#### Work instruction:
Write out each record below exactly as it appears, with no pictures.

Entries taken from a collection:
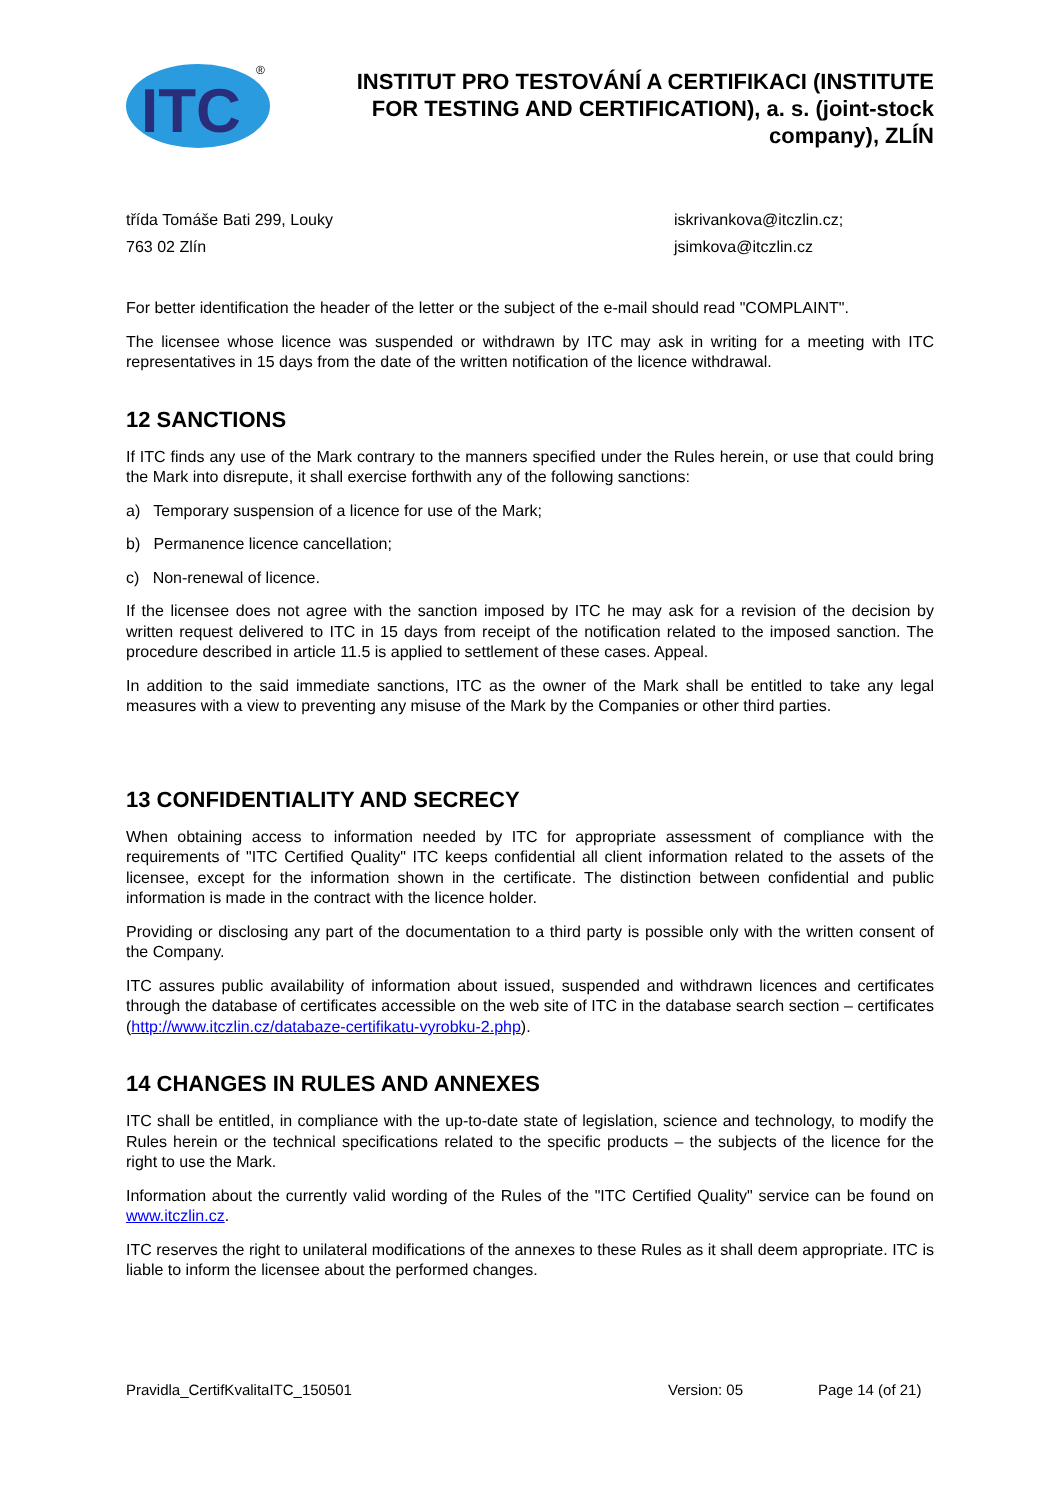ITC
®
INSTITUT PRO TESTOVÁNÍ A CERTIFIKACI (INSTITUTE FOR TESTING AND CERTIFICATION), a. s. (joint-stock company), ZLÍN
třída Tomáše Bati 299, Louky
763 02 Zlín
iskrivankova@itczlin.cz;
jsimkova@itczlin.cz
For better identification the header of the letter or the subject of the e-mail should read "COMPLAINT".
The licensee whose licence was suspended or withdrawn by ITC may ask in writing for a meeting with ITC representatives in 15 days from the date of the written notification of the licence withdrawal.
12 SANCTIONS
If ITC finds any use of the Mark contrary to the manners specified under the Rules herein, or use that could bring the Mark into disrepute, it shall exercise forthwith any of the following sanctions:
a) Temporary suspension of a licence for use of the Mark;
b) Permanence licence cancellation;
c) Non-renewal of licence.
If the licensee does not agree with the sanction imposed by ITC he may ask for a revision of the decision by written request delivered to ITC in 15 days from receipt of the notification related to the imposed sanction. The procedure described in article 11.5 is applied to settlement of these cases. Appeal.
In addition to the said immediate sanctions, ITC as the owner of the Mark shall be entitled to take any legal measures with a view to preventing any misuse of the Mark by the Companies or other third parties.
13 CONFIDENTIALITY AND SECRECY
When obtaining access to information needed by ITC for appropriate assessment of compliance with the requirements of "ITC Certified Quality" ITC keeps confidential all client information related to the assets of the licensee, except for the information shown in the certificate. The distinction between confidential and public information is made in the contract with the licence holder.
Providing or disclosing any part of the documentation to a third party is possible only with the written consent of the Company.
ITC assures public availability of information about issued, suspended and withdrawn licences and certificates through the database of certificates accessible on the web site of ITC in the database search section – certificates (http://www.itczlin.cz/databaze-certifikatu-vyrobku-2.php).
14 CHANGES IN RULES AND ANNEXES
ITC shall be entitled, in compliance with the up-to-date state of legislation, science and technology, to modify the Rules herein or the technical specifications related to the specific products – the subjects of the licence for the right to use the Mark.
Information about the currently valid wording of the Rules of the "ITC Certified Quality" service can be found on www.itczlin.cz.
ITC reserves the right to unilateral modifications of the annexes to these Rules as it shall deem appropriate. ITC is liable to inform the licensee about the performed changes.
Pravidla_CertifKvalitaITC_150501 Version: 05 Page 14 (of 21)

#### Finished task:
ITC
®
INSTITUT PRO TESTOVÁNÍ A CERTIFIKACI (INSTITUTE FOR TESTING AND CERTIFICATION), a. s. (joint-stock company), ZLÍN
třída Tomáše Bati 299, Louky
763 02 Zlín
iskrivankova@itczlin.cz;
jsimkova@itczlin.cz
For better identification the header of the letter or the subject of the e-mail should read "COMPLAINT".
The licensee whose licence was suspended or withdrawn by ITC may ask in writing for a meeting with ITC representatives in 15 days from the date of the written notification of the licence withdrawal.
12 SANCTIONS
If ITC finds any use of the Mark contrary to the manners specified under the Rules herein, or use that could bring the Mark into disrepute, it shall exercise forthwith any of the following sanctions:
a) Temporary suspension of a licence for use of the Mark;
b) Permanence licence cancellation;
c) Non-renewal of licence.
If the licensee does not agree with the sanction imposed by ITC he may ask for a revision of the decision by written request delivered to ITC in 15 days from receipt of the notification related to the imposed sanction. The procedure described in article 11.5 is applied to settlement of these cases. Appeal.
In addition to the said immediate sanctions, ITC as the owner of the Mark shall be entitled to take any legal measures with a view to preventing any misuse of the Mark by the Companies or other third parties.
13 CONFIDENTIALITY AND SECRECY
When obtaining access to information needed by ITC for appropriate assessment of compliance with the requirements of "ITC Certified Quality" ITC keeps confidential all client information related to the assets of the licensee, except for the information shown in the certificate. The distinction between confidential and public information is made in the contract with the licence holder.
Providing or disclosing any part of the documentation to a third party is possible only with the written consent of the Company.
ITC assures public availability of information about issued, suspended and withdrawn licences and certificates through the database of certificates accessible on the web site of ITC in the database search section – certificates (http://www.itczlin.cz/databaze-certifikatu-vyrobku-2.php).
14 CHANGES IN RULES AND ANNEXES
ITC shall be entitled, in compliance with the up-to-date state of legislation, science and technology, to modify the Rules herein or the technical specifications related to the specific products – the subjects of the licence for the right to use the Mark.
Information about the currently valid wording of the Rules of the "ITC Certified Quality" service can be found on www.itczlin.cz.
ITC reserves the right to unilateral modifications of the annexes to these Rules as it shall deem appropriate. ITC is liable to inform the licensee about the performed changes.
Pravidla_CertifKvalitaITC_150501 Version: 05 Page 14 (of 21)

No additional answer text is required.